On the way home from Clinton, Struck and Moss, Daniel decides to stop at Resurrected Books, a used bookstore that does not specialize in religious books. Daniel parks in a downtown garage with spots too narrow for his car or any other. He walks down three flights to the street, turns left out of the garage and, after walking a four-block gauntlet of panhandlers and leaflet distributors, arrives at Resurrected’s tattered yet suitable storefront.
He passes a two-dollar bargain bin, and decides even at that low price, to pass on a copy of Chicken Soup for the Paranoid Schizophrenic Soul and a biography of Don Knotts.
Daniel’s girlfriend Daphne, a sarcastic waif, and a cashier in the gift shop at an art museum, broke up with him almost a year ago. He still clings to the hope they will get back together, missing her, but even worse, missing the security of having someone like her.
Daniel goes to Resurrected primarily to meet girls, though he does like to read, and sometimes buys a book. Daniel’s strategy of initiating conversations with girls on the basis of what they are browsing is simple, if not transparent. He can hold his own in history, sports, business, philosophy and architecture, and law of course, but there are other subjects that are off limits. Daniel ignores anyone reading a bible or a guide to grooming dogs.
Daniel often met girls in less conventional places. Before Daphne, he had met Paige, a “pre-need counselor,” at the funeral of a co-worker. And he had gone for drinks with Adrianna, who was a process server who had tried unsuccessfully to serve Daniel’s roommate Aubrey with a subpoena.

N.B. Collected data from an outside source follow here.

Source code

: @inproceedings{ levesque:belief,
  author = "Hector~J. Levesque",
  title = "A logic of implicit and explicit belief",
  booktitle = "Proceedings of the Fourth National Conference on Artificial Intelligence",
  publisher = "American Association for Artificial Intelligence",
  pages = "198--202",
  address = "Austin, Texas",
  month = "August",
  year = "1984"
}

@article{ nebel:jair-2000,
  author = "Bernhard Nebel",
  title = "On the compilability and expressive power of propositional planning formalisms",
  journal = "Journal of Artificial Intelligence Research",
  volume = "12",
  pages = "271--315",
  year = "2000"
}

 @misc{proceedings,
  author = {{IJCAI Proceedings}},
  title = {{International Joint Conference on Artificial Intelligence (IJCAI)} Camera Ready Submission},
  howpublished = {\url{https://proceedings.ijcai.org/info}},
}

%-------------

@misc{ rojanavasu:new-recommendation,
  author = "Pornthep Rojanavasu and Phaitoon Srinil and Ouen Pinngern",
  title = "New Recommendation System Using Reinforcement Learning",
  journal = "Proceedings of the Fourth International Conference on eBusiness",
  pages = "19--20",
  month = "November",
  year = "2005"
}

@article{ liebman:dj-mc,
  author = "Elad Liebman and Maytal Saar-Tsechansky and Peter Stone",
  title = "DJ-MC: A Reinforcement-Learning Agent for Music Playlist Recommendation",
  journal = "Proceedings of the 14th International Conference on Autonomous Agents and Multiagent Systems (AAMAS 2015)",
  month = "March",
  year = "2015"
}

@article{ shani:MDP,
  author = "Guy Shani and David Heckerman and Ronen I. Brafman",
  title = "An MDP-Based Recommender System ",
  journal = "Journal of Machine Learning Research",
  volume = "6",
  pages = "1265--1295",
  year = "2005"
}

Looking down one of the aisles, Daniel watches a tall girl with dark, shiny, straight hair, in black boots, black tights, and a sleeveless black dress, cross from one aisle to the next. She is, Daniel thinks, an adult version of Emily the Strange.
Daniel walks to the end of the row of bookshelves, turns right and right again, and as casually as possible, so as not to appear like a game hunter, finds the girl and walks toward her. His heart is beating rapidly, and his vision is blurred. He is nonetheless able to walk to where she is standing and say, with some trouble, hello. She turns and smiles briefly and returns to the book she has taken from the shelf, “The Paradox of Philosophical Hermeneutics.”
This is good luck for Daniel. He is obliquely familiar with the field.
“Are you interested in hermeneutics?” he asks her. It is not an impressive opening, given that she is holding a book on the subject.
“It was my minor.”
“I picked up Gadamer’s Repercussions. Have you read it?” Daniel, who had not read it, asks. He had, as he said, picked it up, read a dozen pages, and found it tedious. But he loved its title, and left it on the table in the living room in his apartment hoping someone would ask about it.
“Yes. I had Krajewski at Georgia Southern.”
“Then there’s very little I could tell you about it.”
“It’s not like I asked you.”
Daniel thus considers a graceful exit.
“Look,” the girl says. “Maybe that didn’t sound right.”
“It’s OK. Really.”
“Seraphina,” she says, extending her hand.
“Daniel. A pleasure.” What a grandiose yet fantastic name, he thinks. “Do you want to get a drink or a cup of coffee or something?”
“I’d like that, but I have a big day tomorrow.”
“It’s OK, I understand.”
“No really, I would. Let me give you my number. Let’s do it some other time.”
She takes a pen and an old receipt out of her handbag, quickly writes her number, and hands it to Daniel. “Thanks,” he says, “I’ll call you.”
“OK, have a good night.”
Daniel leaves the store immediately, because he knows that to stay would make him seem like a stalker, or maybe an opportunist. Once back at the car, he is anxious to add Seraphina’s phone number to the contact list on his phone. He takes the scrap of paper from his pocket. At the top, in handwriting so graceful it could have been calligraphy, is her name. And below it, six digits.